Given this new information, we can tentatively conclude that Janvier has the better argument. We can, at least, say with confidence that there is no simple homology between the mandibular arch and the posterior gill arches. Obviously they share some common ancestral structure. However, the basal structure seems more likely to have been the velar skeleton than an internal gill arch. The posterior arches differ because (a) they are hox-regulated (b) appear later in development (c) are developmentally linked more closely with the heart (as one might expect for gills) than the head ; and (d) at least the hyoid arch can be made to revert to the mandibular form by loss-of-function mutations.
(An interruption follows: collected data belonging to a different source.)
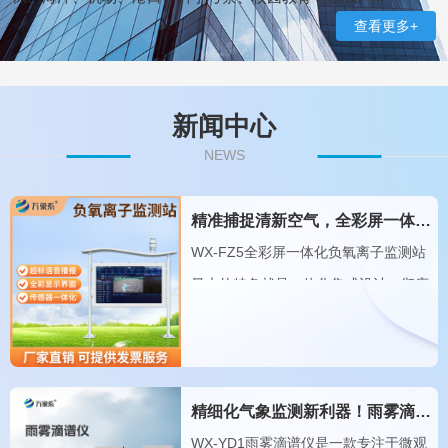
查看更多+
新闻中心
NEWS
精准捕捉清新空气，全彩屏一体化负氧离子监测站量化生态优势
WX-FZ5全彩屏一体化负氧离子监测站
最大的特色就是一体化集成设计，彻底
改变了传统监测设备零散、繁琐的布局
模式。传统监测设备大多是传感器、主
机、显示屏分体组装，设备线路杂乱、
精细化气象监测新利器！雨雾滴谱仪精准识别各类雨雪雾天气
占地面积大，···
WX-YD1雨雾滴谱仪是一款专注于微观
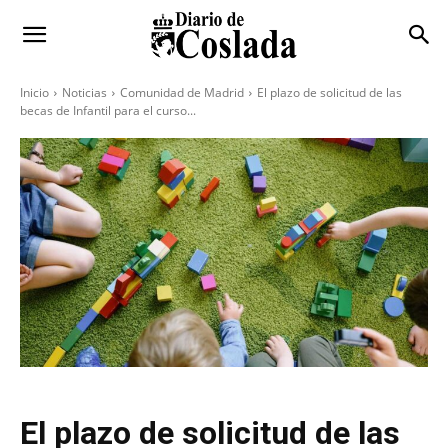
Inicio
Noticias
Comunidad de Madrid
El plazo de solicitud de las
becas de Infantil para el curso...
El plazo de solicitud de las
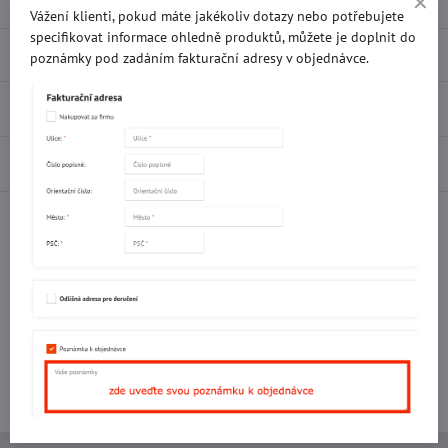
Vážení klienti, pokud máte jakékoliv dotazy nebo potřebujete
specifikovat informace ohledně produktů, můžete je doplnit do
Popis
poznámky pod zadáním fakturační adresy v objednávce.
Recenze
0
Diskuse
0
Facebook
Twitter
Bluesky
Pinterest
Reddit
LinkedIn
WhatsApp
E-
mail
Potřebujete poradit s objednávkou?
Kontaktujte nás:
+420 577 523 563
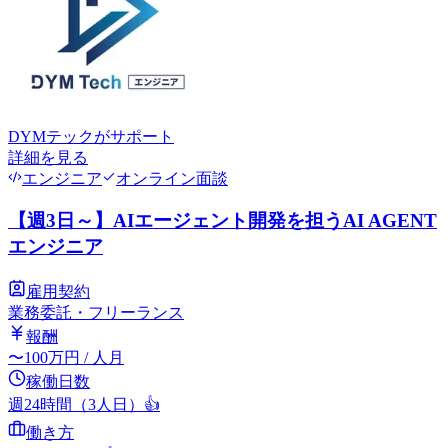
DYMテック
がサポート
詳細を見る
エンジニア
オンライン面談
【週3日～】AIエージェント開発を担うAI AGENT
エンジニア
雇用契約
業務委託・フリーランス
報酬
〜
100
万円
/ 人月
稼働日数
週24時間（3人日）
👍
働き方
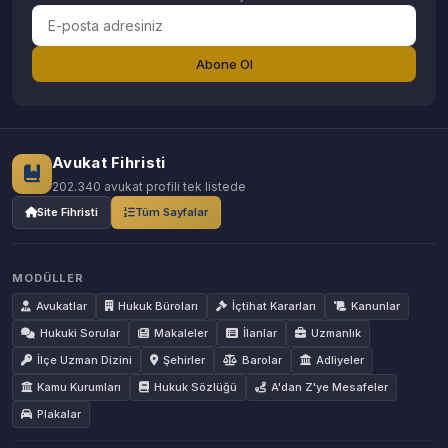
Abone Ol
Avukat Fihristi
202.340 avukat profili tek listede
Site Fihristi
Tüm Sayfalar
MODÜLLER
Avukatlar
Hukuk Büroları
İçtihat Kararları
Kanunlar
Hukuki Sorular
Makaleler
İlanlar
Uzmanlık
İlçe Uzman Dizini
Şehirler
Barolar
Adliyeler
Kamu Kurumları
Hukuk Sözlüğü
A'dan Z'ye Mesafeler
Plakalar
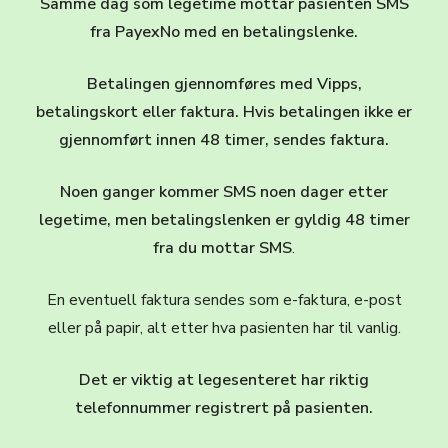
Samme dag som legetime mottar pasienten SMS
fra PayexNo med en betalingslenke.
Betalingen gjennomføres med Vipps,
betalingskort eller faktura. Hvis betalingen ikke er
gjennomført innen 48 timer, sendes faktura.
Noen ganger kommer SMS noen dager etter
legetime, men betalingslenken er gyldig 48 timer
fra du mottar SMS
.
En eventuell faktura sendes som e-faktura, e-post
eller på papir, alt etter hva pasienten har til vanlig.
Det er viktig at legesenteret har riktig
telefonnummer registrert på pasienten.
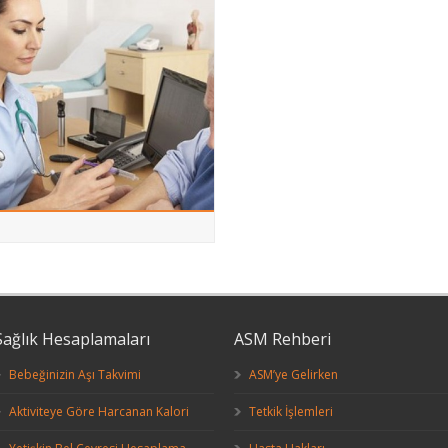
Sağlık Hesaplamaları
ASM Rehberi
Bebeğinizin Aşı Takvimi
ASM’ye Gelirken
Aktiviteye Göre Harcanan Kalori
Tetkik İşlemleri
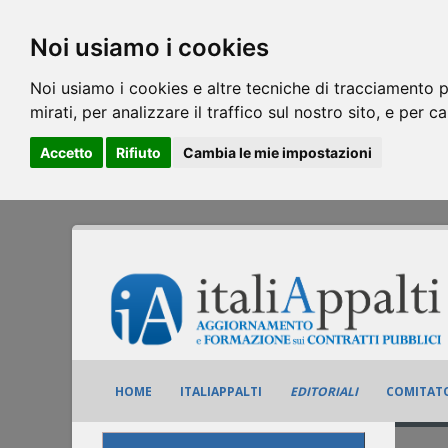
Noi usiamo i cookies
Noi usiamo i cookies e altre tecniche di tracciamento p
mirati, per analizzare il traffico sul nostro sito, e per c
Accetto
Rifiuto
Cambia le mie impostazioni
HOME
ITALIAPPALTI
EDITORIALI
COMITATO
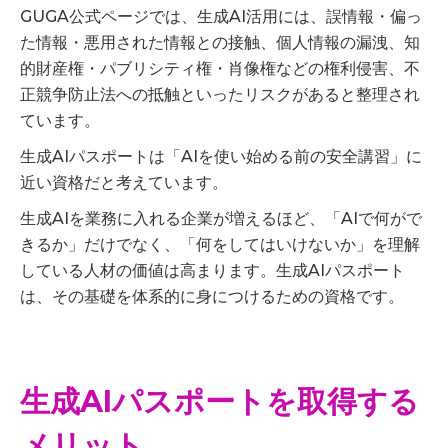
GUGA公式ページでは、生成AI活用には、誤情報・偏っ
た情報・悪用された情報との接触、個人情報の漏洩、知
的財産権・パブリシティ権・肖像権などの権利侵害、不
正競争防止法への抵触といったリスクがあると整理され
ています。
生成AIパスポートは「AIを使い始める前の安全講習」に
近い資格だと考えています。
生成AIを業務に入れる企業が増えるほど、「AIで何がで
きるか」だけでなく、「何をしてはいけないか」を理解
している人材の価値は高まります。生成AIパスポート
は、その基礎を体系的に身につけるための資格です。
生成AIパスポートを取得する
メリット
All things considered, this is a fairly strong set of indicators that the posterior arches are derived from a velar "arch," which has never had a respiratory function.
 One wonders if the prevalence of this type of predation in the Silurian might not be the true reason for the nearly universal adoption of dermal armor among early gnathostomes, as well as its near universal abandonment by the Late Mesozoic.
 This may be unfair. Janvier (1996) is of the opinion (contra Stensiö) that the osteostracan gill apparatus, whatever it may have been, was "floating" freely in the head shield, rather than being integrated in the cartilaginous matrix. However this may be, mechanical support would not seem to have been a major evolutionary constraint inside this blockhouse skull.
 Hagfish have a homologous cranial nerve, including a "mandibular" component; but I have not been able to determine what it innervates.
 Recall that the heart is a relatively late craniate development. The hagfish has several "hearts" and the atrium and ventricle of the post-branchial pump are cleanly separated.